The worst is the Bibo, this is the fruit (not the nut) of the Cashew, which looks a bit like an apple. I tried to make it into a juice or as a cocktail, to cut it into thin slices and bake caramelized chips – the problem stays the same: it’s impossible to get rid of this floury taste that it has. The only option that I know of is to produce beer from it like the locals do – but well, come on, I am a chef, not a German beer brewer. If you know of anything that could help get rid off this floury taste or have any idea, you’re more than welcome to post them… Cheers!
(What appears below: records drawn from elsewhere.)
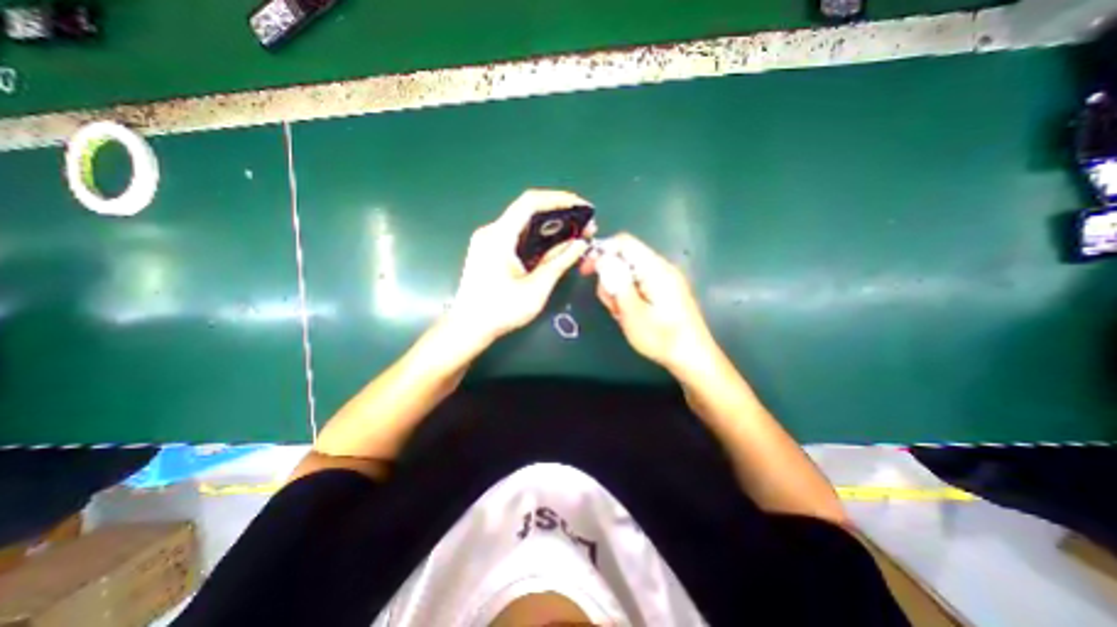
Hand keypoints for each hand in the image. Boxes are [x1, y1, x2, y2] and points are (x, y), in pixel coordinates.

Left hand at [447, 188, 596, 345]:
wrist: (468, 327)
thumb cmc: (501, 310)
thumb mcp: (536, 288)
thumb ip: (558, 263)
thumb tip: (580, 244)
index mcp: (499, 236)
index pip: (530, 203)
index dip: (559, 199)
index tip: (582, 207)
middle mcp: (492, 232)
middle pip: (529, 212)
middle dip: (560, 215)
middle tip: (585, 226)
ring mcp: (489, 241)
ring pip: (524, 224)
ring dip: (551, 228)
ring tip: (576, 236)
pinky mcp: (490, 250)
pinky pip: (518, 236)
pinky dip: (538, 238)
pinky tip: (555, 247)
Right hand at [585, 233, 714, 372]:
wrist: (693, 357)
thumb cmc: (662, 338)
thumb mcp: (633, 313)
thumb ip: (617, 283)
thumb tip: (603, 258)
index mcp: (654, 269)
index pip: (624, 243)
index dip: (602, 251)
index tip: (587, 271)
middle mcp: (661, 268)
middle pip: (625, 259)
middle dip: (611, 280)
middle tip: (613, 306)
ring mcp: (665, 279)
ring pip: (630, 274)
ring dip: (619, 292)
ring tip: (624, 315)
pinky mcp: (665, 290)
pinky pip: (640, 284)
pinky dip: (630, 296)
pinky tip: (633, 315)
Cooking with lobster and little tiny ants

Running a kitchen in Africa is really exciting, because you get really fresh and untreated products from the sea and the land; but also unknown products you will find, for which you have to first figure out what it’s good for at all. The big benefit of a family-run lodge here is, that if we have new unidentified products, we try them ourselves – until now everybody is still alive 🙂 and you get an honest feedback as the chef.
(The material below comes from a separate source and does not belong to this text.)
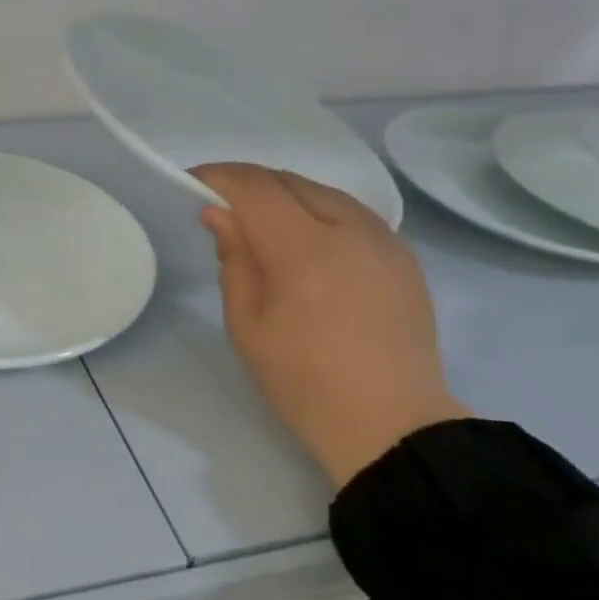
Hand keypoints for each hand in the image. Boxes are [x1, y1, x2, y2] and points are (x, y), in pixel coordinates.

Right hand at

But there are also lots of difficulties that you have to face (in Germany certain things are working, but not here), like the humidity, which makes you bake some stuff just on time, but also the wildlife (little tiny ants), which force you to work extremely clean and fast.

Also good and exquisite products are possible to afford without going bankrupt, like lobster for example. On the other hand many products are not always available, so that as a chef you have to be very creative and organized with your stock – you don’t get the supplies delivered to your door (ok, besides the fish and the seafood coming right from the ocean). And you also have to be very careful with your resources like water and electricity since Tembo Kijani is a self-sufficient lodge and these are very limited resources and don’t just “come out of the tap or plug” like in Europe, but it definitely makes you appreciate them more.

All in all it’s great to cook in Africa if you know the basics in the kitchen, because you have to make everything by yourself – bread, gnocci, parfait, where in most other places you would take the shortcut and just order it, but I hope you’ll feel the difference when enjoying your next dinner at Tembo Kijani.